The Drug Quality and Security Act will change industry for the better

A favorite movie of mine from the 1970s, The Candidate, shows a US senatorial candidate, played by Robert Redford, thrashing through all the behind-the-scenes mechanics of what was then a fairly modern version of campaign politicking. At the end, having unexpectedly won, Redford looks at his campaign manager blankly and asks, “What do we do now?”

That feeling is certainly the case with what dominated healthcare news in the latter half of 2013—the Affordable Care Act—with the unfortunate realization that the “What do we do now?” question never got properly addressed after the law passed in 2010. But a similar feeling can be had with another healthcare-related piece of legislation: the Drug Quality and Security Act (DQSA), signed into law in November.

If nothing else, DQSA can now be the shorthand for what has been called, over a decade of law-making, “pharma track-and-trace,” “serialization,” “e-pedigree” and “anti-counterfeiting.” In reality, what got the bill passed, finally, was the more recent urgency around compounding pharmacies and the need to provide FDA with better tools to manage a process that is half-pharmacy, and half-manufacturing. In the Senate, existing legislation on drug serialization and tracking got bolted together with new legislation on the compounding pharmacies, and together the momentum was enough to get the bill to President Obama’s desk. (Business Week recently noted that there were 684 healthcare bills introduced in 2013; DQSA was one of six that passed.)

Going forward, the compounding-pharmacy part of DQSA will rapidly become a specialized area of FDA oversight, affecting a relatively small number of high-volume companies (most brick-and-mortar neighborhood pharmacies will continue the practice, more or less unchanged). But the serialization and tracking part will affect every manufacturer, every wholesaler and distributor, and even participants new to FDA oversight, such as 3PL (third-party logistics) firms that handle healthcare products.

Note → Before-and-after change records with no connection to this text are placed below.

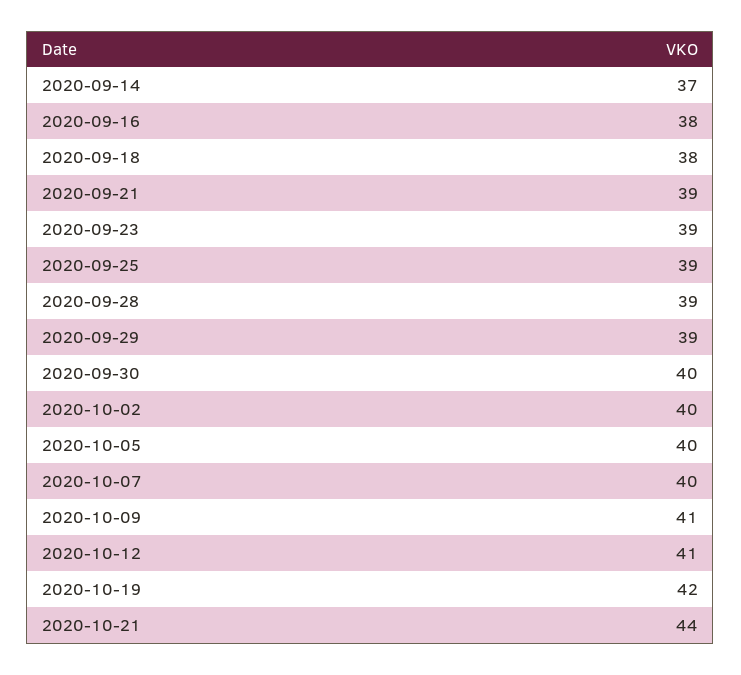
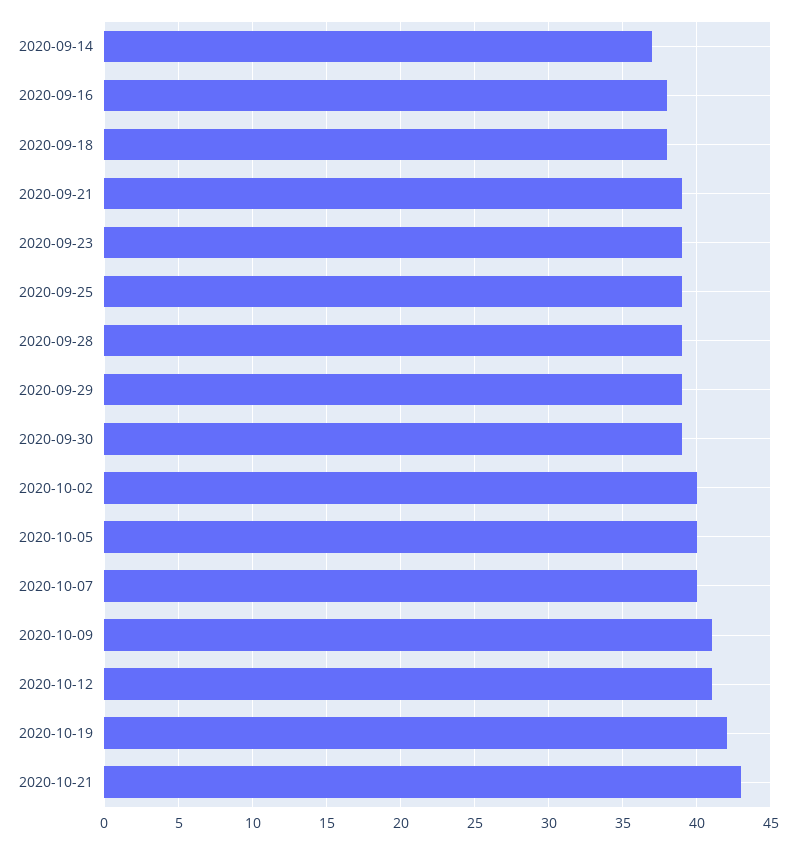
  {
    "2020-09-14": 37,
    "2020-09-16": 38,
    "2020-09-18": 38,
    "2020-09-21": 39,
    "2020-09-23": 39,
    "2020-09-25": 39,
    "2020-09-28": 39,
    "2020-09-29": 39,
-   "2020-09-30": 40,
+   "2020-09-30": 39,
    "2020-10-02": 40,
    "2020-10-05": 40,
    "2020-10-07": 40,
    "2020-10-09": 41,
    "2020-10-12": 41,
    "2020-10-19": 42,
-   "2020-10-21": 44
+   "2020-10-21": 43
  }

PriceWaterhouseCoopers, in its Top Health Industry Issues for 2014 report, estimates that DQSA will cost manufacturers $10—$50 million each. Multiply that by, say, the 50 manufacturers that have substantial packaging operations of multiple products, and you get a figure of $500 million to $2.5 billion. I will freely admit that it’s easy for me to recommend spending someone else’s money, but: $2.5 billion represents less than 1% of one year’s sales in the US for the industry. Moreover, the spending needn’t happen all in one year (and in fact has already been occurring at most of the larger branded and generic manufacturers).

So, the “why” part of “what do we do now?” question is fairly easy to answer: for that investment, the industry is going to get tighter control of drug distribution, lower returns, better security and—the biggest ROI of all—a better view of marketplace activity, which will provide multiple paybacks through understanding marketplace trends.

The “how” part of “what do we do now?” is still being worked out, but the industry now has a reasonable timetable to produce data, coordinate activity with trading partners, and analyze results. We’ll be covering this evolution in every forthcoming issue of Pharmaceutical Commerce, and the prospects for getting the industry to a better place are truly exciting.